* [Task directions] All that is needed is each line of the entries holding the word "Chinhphu", copied as it stands.

* [Data entries]
------------------------------

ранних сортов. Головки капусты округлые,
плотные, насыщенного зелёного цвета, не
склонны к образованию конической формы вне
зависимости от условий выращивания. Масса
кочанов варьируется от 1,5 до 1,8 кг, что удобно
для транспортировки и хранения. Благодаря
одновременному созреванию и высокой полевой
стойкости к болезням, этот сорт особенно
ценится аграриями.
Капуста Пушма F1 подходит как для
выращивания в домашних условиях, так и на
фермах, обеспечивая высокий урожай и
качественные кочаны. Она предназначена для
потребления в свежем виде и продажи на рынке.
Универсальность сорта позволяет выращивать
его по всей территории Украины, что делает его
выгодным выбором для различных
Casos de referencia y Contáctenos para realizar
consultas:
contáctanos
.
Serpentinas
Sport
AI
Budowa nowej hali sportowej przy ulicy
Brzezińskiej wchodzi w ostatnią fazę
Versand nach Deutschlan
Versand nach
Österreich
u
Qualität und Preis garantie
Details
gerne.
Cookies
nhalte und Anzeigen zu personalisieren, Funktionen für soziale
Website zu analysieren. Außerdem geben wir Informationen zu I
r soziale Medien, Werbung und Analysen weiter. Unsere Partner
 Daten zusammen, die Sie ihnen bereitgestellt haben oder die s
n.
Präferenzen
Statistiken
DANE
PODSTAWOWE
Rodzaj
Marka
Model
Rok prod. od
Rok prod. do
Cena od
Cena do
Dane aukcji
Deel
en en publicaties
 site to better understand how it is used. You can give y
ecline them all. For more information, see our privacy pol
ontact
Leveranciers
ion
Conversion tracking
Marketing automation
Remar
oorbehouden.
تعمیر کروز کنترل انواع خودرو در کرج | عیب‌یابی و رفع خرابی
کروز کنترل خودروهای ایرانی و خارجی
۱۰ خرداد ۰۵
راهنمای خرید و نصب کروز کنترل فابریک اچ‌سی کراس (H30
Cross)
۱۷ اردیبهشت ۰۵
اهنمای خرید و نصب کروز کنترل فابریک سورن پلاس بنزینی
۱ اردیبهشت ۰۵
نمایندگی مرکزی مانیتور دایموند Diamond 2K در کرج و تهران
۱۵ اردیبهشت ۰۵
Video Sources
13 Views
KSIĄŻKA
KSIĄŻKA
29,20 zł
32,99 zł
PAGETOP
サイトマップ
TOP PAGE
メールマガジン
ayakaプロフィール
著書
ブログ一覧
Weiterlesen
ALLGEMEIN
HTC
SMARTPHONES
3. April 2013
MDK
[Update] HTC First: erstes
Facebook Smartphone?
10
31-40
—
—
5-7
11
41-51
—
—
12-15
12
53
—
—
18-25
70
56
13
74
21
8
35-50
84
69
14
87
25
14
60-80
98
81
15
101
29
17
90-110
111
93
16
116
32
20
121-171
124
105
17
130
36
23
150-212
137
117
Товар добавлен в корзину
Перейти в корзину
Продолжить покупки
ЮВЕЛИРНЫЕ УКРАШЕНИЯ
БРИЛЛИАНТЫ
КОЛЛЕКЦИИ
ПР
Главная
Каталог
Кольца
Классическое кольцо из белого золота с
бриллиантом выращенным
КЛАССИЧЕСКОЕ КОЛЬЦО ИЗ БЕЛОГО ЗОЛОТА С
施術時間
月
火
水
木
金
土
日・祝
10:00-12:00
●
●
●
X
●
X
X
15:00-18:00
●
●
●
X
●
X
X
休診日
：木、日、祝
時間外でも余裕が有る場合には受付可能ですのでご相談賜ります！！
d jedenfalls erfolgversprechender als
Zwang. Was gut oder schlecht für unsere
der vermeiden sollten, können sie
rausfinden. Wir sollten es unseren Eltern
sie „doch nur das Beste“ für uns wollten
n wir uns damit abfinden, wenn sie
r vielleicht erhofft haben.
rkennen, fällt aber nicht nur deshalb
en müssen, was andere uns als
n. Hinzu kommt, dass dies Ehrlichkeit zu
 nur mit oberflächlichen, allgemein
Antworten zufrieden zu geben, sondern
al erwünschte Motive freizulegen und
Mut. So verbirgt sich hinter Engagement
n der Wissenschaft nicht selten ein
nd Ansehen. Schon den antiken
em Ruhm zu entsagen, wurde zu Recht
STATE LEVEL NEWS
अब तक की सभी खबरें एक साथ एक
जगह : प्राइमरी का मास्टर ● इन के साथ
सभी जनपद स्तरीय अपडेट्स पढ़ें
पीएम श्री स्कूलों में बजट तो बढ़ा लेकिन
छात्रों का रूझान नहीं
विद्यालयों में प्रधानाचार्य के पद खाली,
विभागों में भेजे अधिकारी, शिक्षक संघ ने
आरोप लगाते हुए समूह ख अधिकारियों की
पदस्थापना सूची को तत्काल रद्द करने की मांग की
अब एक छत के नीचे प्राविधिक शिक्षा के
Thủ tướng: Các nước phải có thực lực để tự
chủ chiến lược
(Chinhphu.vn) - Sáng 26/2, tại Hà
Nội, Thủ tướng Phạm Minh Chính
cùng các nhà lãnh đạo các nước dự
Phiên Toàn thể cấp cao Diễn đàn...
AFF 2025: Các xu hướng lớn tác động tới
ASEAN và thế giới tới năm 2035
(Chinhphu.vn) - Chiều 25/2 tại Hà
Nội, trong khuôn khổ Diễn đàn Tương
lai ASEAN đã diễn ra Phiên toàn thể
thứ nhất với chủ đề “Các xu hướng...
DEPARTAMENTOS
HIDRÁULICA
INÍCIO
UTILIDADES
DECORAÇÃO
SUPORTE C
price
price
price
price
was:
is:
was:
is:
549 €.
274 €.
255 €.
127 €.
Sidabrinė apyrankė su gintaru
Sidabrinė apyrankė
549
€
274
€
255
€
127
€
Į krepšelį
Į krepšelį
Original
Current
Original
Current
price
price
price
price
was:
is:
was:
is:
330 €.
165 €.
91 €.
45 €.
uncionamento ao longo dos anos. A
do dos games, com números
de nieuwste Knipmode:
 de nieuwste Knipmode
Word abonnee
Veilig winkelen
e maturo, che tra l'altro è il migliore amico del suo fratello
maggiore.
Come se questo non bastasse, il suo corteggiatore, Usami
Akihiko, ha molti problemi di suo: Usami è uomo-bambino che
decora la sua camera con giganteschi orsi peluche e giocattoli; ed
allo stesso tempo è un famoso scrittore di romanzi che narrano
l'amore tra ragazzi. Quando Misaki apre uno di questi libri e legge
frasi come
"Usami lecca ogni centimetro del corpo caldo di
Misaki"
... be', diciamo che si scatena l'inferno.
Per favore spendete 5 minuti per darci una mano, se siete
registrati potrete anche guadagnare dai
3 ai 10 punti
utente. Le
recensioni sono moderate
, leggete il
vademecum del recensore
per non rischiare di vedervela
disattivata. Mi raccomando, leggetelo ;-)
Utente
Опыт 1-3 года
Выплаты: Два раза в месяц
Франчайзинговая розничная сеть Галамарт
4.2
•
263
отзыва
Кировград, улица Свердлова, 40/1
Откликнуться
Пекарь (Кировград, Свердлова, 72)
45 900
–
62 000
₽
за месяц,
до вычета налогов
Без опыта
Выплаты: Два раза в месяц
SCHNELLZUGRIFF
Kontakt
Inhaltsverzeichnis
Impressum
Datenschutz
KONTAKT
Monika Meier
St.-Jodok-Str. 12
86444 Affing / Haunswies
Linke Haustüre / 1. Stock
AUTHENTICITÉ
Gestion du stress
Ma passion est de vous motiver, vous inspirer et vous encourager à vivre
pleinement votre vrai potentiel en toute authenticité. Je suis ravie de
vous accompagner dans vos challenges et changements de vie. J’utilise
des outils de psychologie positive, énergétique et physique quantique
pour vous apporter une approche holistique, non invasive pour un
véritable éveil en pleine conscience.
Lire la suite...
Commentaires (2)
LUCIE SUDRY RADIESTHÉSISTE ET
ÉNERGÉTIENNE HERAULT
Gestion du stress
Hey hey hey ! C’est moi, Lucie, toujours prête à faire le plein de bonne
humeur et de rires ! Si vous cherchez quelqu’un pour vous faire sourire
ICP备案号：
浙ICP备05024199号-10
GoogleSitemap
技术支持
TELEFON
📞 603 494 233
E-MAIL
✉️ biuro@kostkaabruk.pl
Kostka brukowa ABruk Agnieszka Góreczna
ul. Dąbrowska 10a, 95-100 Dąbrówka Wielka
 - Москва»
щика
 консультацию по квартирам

------------------------------

* [Answer section]
(Chinhphu.vn) - Sáng 26/2, tại Hà
(Chinhphu.vn) - Chiều 25/2 tại Hà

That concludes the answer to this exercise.